The workup that makes sense when thermoregulatory symptoms are present — cold extremities, flushing, night sweats, temperature instability across the day — includes at minimum TSH with free T3 and free T4, and reverse T3 if there's reason to suspect conversion problems. If the person is in their 40s or older, estradiol and FSH establish perimenopausal context. Full thyroid antibody panels (anti-TPO, anti-thyroglobulin) are relevant if autoimmune thyroid disease is possible. Fasting cortisol and a morning-afternoon cortisol comparison can indicate HPA rhythm dysregulation. Heart rate variability, either clinically measured or estimated from a wearable over time, provides a window into autonomic balance.

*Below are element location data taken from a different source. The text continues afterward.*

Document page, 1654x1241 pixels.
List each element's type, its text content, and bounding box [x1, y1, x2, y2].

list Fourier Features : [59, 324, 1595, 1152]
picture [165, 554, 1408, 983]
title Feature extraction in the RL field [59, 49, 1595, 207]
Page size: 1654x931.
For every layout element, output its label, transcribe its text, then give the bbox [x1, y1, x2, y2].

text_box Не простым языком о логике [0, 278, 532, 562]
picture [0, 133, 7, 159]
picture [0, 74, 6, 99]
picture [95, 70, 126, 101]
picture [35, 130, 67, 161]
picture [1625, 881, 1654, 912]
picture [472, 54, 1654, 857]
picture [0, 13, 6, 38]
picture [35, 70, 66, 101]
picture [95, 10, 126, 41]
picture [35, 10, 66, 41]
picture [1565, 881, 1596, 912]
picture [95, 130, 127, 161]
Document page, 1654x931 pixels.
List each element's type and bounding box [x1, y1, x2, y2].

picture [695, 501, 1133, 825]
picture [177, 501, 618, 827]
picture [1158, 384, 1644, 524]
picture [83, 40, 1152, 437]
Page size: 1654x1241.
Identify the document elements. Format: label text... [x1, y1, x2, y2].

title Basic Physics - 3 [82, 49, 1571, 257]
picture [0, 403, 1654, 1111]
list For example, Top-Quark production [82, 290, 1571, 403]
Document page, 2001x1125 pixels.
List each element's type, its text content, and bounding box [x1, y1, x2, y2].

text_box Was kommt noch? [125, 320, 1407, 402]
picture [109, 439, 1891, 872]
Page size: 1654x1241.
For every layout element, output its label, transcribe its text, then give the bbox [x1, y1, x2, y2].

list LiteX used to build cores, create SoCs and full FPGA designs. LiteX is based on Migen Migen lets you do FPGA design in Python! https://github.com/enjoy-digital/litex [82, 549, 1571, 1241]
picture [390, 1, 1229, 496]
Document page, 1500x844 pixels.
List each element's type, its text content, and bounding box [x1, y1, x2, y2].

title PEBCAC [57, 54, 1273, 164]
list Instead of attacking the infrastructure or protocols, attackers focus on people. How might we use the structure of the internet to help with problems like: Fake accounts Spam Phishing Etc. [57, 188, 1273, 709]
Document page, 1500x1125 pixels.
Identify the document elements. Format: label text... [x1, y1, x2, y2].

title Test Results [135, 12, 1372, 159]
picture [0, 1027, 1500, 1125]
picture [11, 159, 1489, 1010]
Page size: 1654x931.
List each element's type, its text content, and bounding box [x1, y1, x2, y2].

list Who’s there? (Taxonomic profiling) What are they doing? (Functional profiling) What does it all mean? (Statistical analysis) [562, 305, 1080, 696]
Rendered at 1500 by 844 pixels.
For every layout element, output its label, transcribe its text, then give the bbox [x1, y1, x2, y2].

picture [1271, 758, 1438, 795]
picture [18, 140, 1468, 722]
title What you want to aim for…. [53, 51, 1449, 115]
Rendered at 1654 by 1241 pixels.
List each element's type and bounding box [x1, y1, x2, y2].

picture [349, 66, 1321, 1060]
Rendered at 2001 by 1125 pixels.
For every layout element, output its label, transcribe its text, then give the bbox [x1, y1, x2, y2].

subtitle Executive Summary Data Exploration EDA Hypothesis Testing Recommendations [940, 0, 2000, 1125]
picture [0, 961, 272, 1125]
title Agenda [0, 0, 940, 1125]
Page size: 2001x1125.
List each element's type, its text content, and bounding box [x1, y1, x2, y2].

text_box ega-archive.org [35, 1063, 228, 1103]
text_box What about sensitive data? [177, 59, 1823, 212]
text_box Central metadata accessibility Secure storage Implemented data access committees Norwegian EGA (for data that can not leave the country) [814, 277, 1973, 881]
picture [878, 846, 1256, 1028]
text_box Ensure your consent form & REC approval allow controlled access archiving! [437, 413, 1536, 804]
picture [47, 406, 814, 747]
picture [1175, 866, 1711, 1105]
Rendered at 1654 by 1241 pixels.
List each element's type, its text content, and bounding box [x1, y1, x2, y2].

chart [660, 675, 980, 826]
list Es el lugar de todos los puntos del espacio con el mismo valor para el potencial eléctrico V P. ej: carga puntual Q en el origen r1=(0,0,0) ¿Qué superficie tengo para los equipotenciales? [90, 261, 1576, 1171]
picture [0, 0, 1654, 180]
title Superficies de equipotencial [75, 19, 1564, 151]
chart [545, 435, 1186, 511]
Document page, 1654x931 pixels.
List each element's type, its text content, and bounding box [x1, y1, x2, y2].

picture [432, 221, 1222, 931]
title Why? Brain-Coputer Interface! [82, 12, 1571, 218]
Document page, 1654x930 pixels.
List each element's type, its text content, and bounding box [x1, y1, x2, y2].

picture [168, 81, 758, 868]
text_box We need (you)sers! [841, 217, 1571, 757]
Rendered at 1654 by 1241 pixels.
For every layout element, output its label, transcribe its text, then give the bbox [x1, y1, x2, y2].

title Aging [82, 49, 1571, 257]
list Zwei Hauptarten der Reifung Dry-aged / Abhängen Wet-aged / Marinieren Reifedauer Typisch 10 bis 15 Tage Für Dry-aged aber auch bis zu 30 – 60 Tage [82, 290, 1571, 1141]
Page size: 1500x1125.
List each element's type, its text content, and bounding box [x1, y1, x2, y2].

None of these tests in isolation is diagnostic, but together they describe the physiological landscape clearly enough to begin addressing root causes.

What thermoregulatory symptoms represent, when you look at them through this lens, is a body that has lost confidence in its ability to manage its own thermal environment. The confidence depends on intact estrogen signaling, adequate thyroid function, metabolic heat production, and autonomic balance. When multiple inputs are disrupted simultaneously — perimenopause reducing estrogen, subclinical hypothyroidism reducing metabolic heat, chronic stress sustaining sympathetic tone — the thermoregulatory dysfunction compounds into the full pattern: cold through the day, flushing in the afternoon, sweating at three in the morning, cold again before the alarm.

These are not separate complaints. They're different expressions of the same underlying disruption, in the same system, across a twenty-four-hour cycle. Recognizing that pattern — and knowing which inputs the system depends on — turns a set of individually bewildering symptoms into a physiology with an explanation and, in most cases, a coherent investigation path.

Temperature is one of the body's most basic regulatory functions. When it's no longer running smoothly, the disruption is worth taking seriously.